France's Jacques Chirac, Germany's Gerhard Schroeder and
Russia's Vladimir Putin have announced their united opposition to militarily
induced regime change in Iraq. For about half a millennium, the allied power
of those three great countries would have been the decisive political fact
in world events. But today, their decision, should they stick with it, will
have decisive consequences, primarily for their own domestic political
careers and their countries' relationship with the United States. While we
have enduring, but second level, interests in regaining their cooperation in
the everyday affairs of the civilized world, their current huffing and
puffing on Iraq will have minimal, if any, material consequences on our
prosecution of the upcoming war.
If, by their opposition, they damage irreparably the United
Nations and NATO, it will be their interests, not ours, that they
disproportionately will be undercutting. After all, they derive
disproportionate influence in the world as allies and interlocutors with the
United States. They piggyback on our power, not we on theirs.
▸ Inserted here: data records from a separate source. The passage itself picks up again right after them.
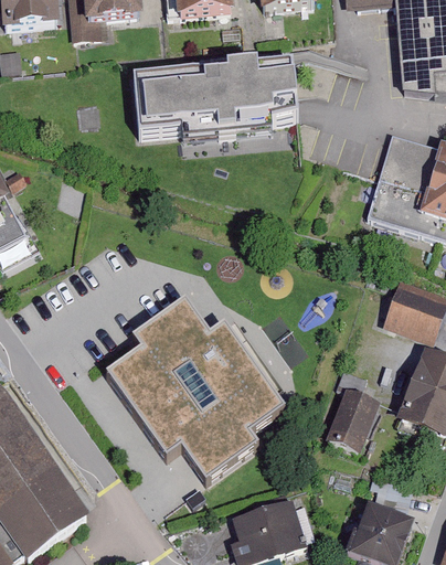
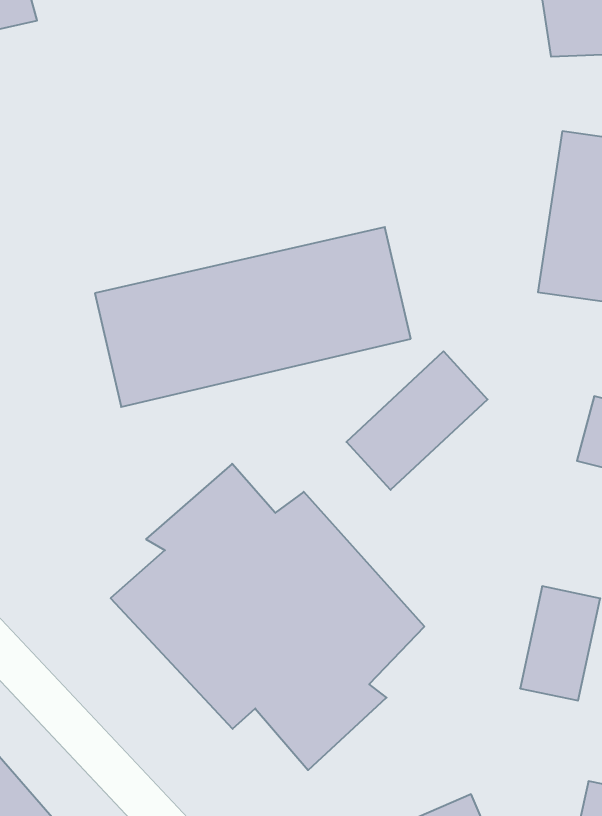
building: [131,58,307,141] -> [95,227,411,407]
building: none -> [346,351,488,490]

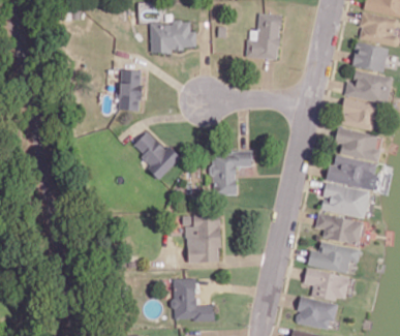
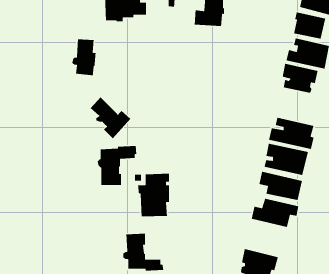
building: [334,128,380,162] -> none
building: [209,151,252,194] -> [97,145,137,186]
building: [304,269,348,301] -> none

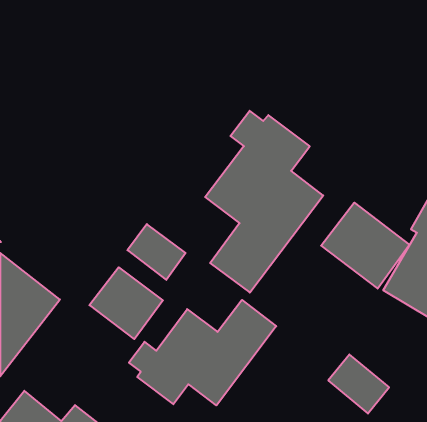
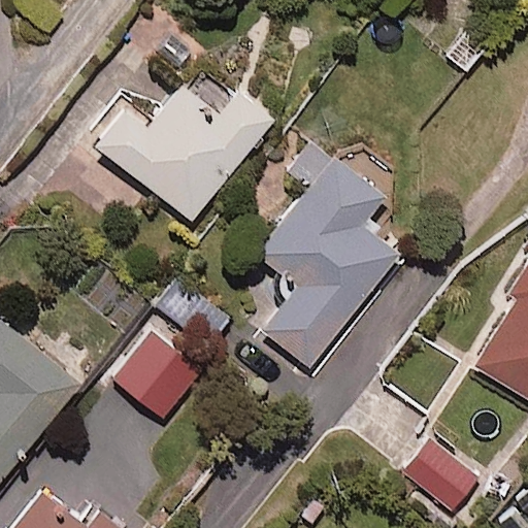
building: none -> [95,59,272,221]
building: [321,203,410,289] -> none
building: [129,300,276,405] -> none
As I wrote last week, I believe that we should strive to repair
and value our historic relations with France, Germany and the United
Nations. But it may well be the case that such repair work cannot be started
as long as the current leaders of those countries and the United Nations are
in power. Of course, we shouldn't unnecessarily further poison those
relationships. Russia's President Putin is still likely to support us when
the balloon goes up, because it would appear that he has made the strategic
judgment to ally Russia with the United States (consider his acquiescence on
NATO expansion, rescinding the ABM treaty and seeking our support against
his Chechen terrorists). But M. Chirac and Herr Schroeder well may have
talked themselves into a corner, out of which they cannot extract
themselves.
Jacques Chirac, like many leaders (and not only French ones),
aspires to be remembered as a great man. The 70-year-old French president's
career has been substantial, but has fallen short of not only the great
Charles De Gaulle but even of Francois Mitterrand, especially in the sacred
French objective of defining France's special destiny in terms of blocking
and opposing American policy.
With the coming of the Iraqi war crises, Chirac has seen his
last chance for greatness, and he has lunged at it. Riding the tide of the
French public's famously fickle sentiments, he is currently triumphant atop
80 percent poll approval numbers. But as a Parisian lawyer observed earlier
this week in the London Times, Chirac always rushes into things without
planning an exit: "It's going to end in tears. It always does for Chirac."
If the French people are tough on their allies, they can be ferocious on
their own fallen idols. It currently gratifies the French people to
sneeringly call George Bush a cowboy (ignoring France's own less heroic role
in Iraq as the saloon keeper). But, apres la guerre, when France is excluded
from the honor of victory, Chirac will not seem so magnificent. He will have
to live out politically the opposite condition of that invoked by the fine
old French phrase: tout est perdu hors l'honneur -- all is lost, save honor.
Having lost honor, Chirac will fall. But with the Socialist opposition
supporting Chirac, French politics is likely to be rather scrambled for the
next year or two. It will be during that period that the United States may
wish to repair relations with a temporarily more compliant France.
Meanwhile, on the Teutonic side of the Rhine, German Chancellor
Gerhard Schroeder has already got his lederhosen in a twist. Herr
Schroeder's freewheeling exploitation of German anti-war sentiments has put
him at odds with his foreign minister, Joschka Fischer. As the chancellor
has become ever more extreme in his anti-war, anti-American rhetoric, he has
undercut the diplomatic efforts and curtailed the options of his foreign
minister. And because Foreign Minister Fischer is also the senior Green
Party minister in the Social Democrat-Green coalition government (in fact,
20 years ago, it was Fischer and Schroeder, personally over a beer, who
conceived and created the Social Democrat-Green alliance), there is a risk
of the collapse of Schroeder's government, according to the respected German
newspaper Bild. "Relations between the Chancellor and his Foreign Minister
have plunged into an ice age," the paper reported Monday. Herr Schroeder has
publicly mocked Fischer's U.N. envoy, prematurely leaked details of
Fischer's negotiations with his French counterpart and bragged that he is
more popular with the Green rank and file than Fischer himself. A
resourceful and angry Fischer combined with a sinking German economy bodes
ill for the German government's longevity.
A proud English newspaper once famously headlined: "Fog obscures
Channel-Europe cut-off." Today, the French and German governments may think
they are cutting off the United States, but they are only setting up their
own governments and countries for a fall.